The high satisfaction and continuity rates (over 87%) found in our study are similar to those observed by most authors [6] [7] [8] [22] . This confirms that the IUPP is a safe and acceptable method of contraception that can be safely offered to women after childbirth. The WHO reveals that the majority of women (78%) in the first year postpartum do not want to become pregnant, but only 10% of them use an FP method [4] [5] . This underlines the importance of meeting women’s contraceptive needs, particularly in long-acting reversible methods such as the IUD. This is why many developing countries, such as Guinea, have already taken the initiative of integrating FP services into the continuum of immediate post-natal care through IUD insertion in consenting women [23] . As a result, the provision of IUPP services is not a separate service, but rather integrated into maternal and child health services. Implementing these recommendations could help reduce maternal, neonatal and infant morbidity and mortality rates in Guinea.

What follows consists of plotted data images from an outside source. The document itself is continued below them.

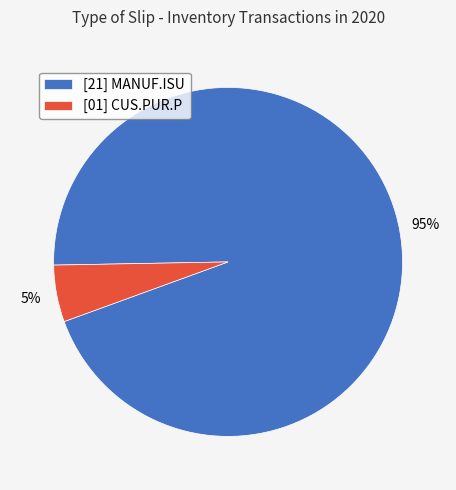

Is it true that [01] CUS.PUR.P is 1% of the pie?

False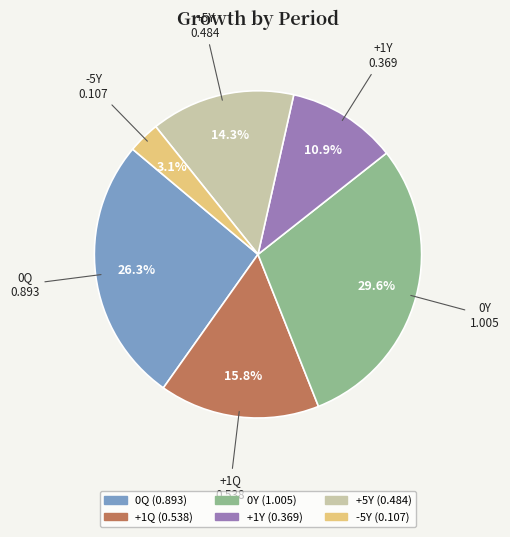

Does any single category account for the majority?

No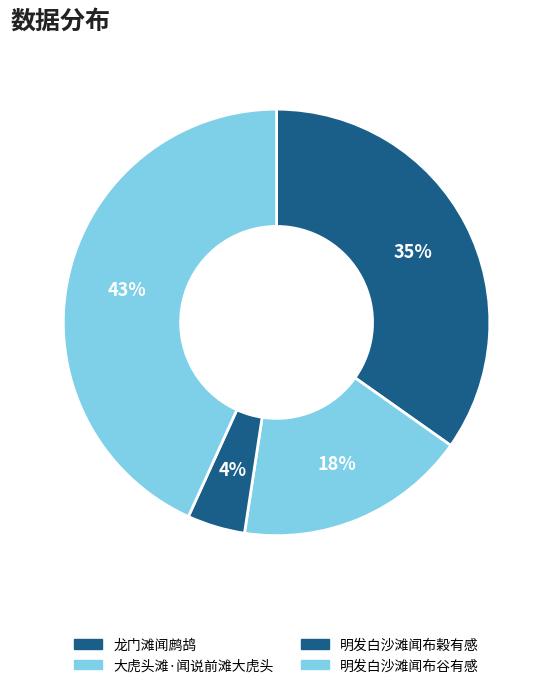

Is the sum of 明发白沙滩闻布谷有感 and 龙门滩闻鹧鸪 greater than half?

Yes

Our study can contribute to the promotion and popularization of postpartum contraception by showing that IUD insertion after childbirth is feasible and safe for women. However, it has limitations linked to its mono-centric nature, the non-representativeness of the sample and the failure to collect data on previous use of a contraceptive method.
5. Conclusion
The postpartum intrauterine device (IUPD) is a long-acting, effective, reversible and safe contraceptive that can be used by most women for birth spacing in Guinea, where women do not regularly visit health facilities. The IUPP is convenient to use for women and trained providers, with few complications and high rates of continuity and satisfaction. Thus, popularizing and promoting the IUPD could help reduce maternal, neonatal and infant morbidity and mortality rates in Guinea.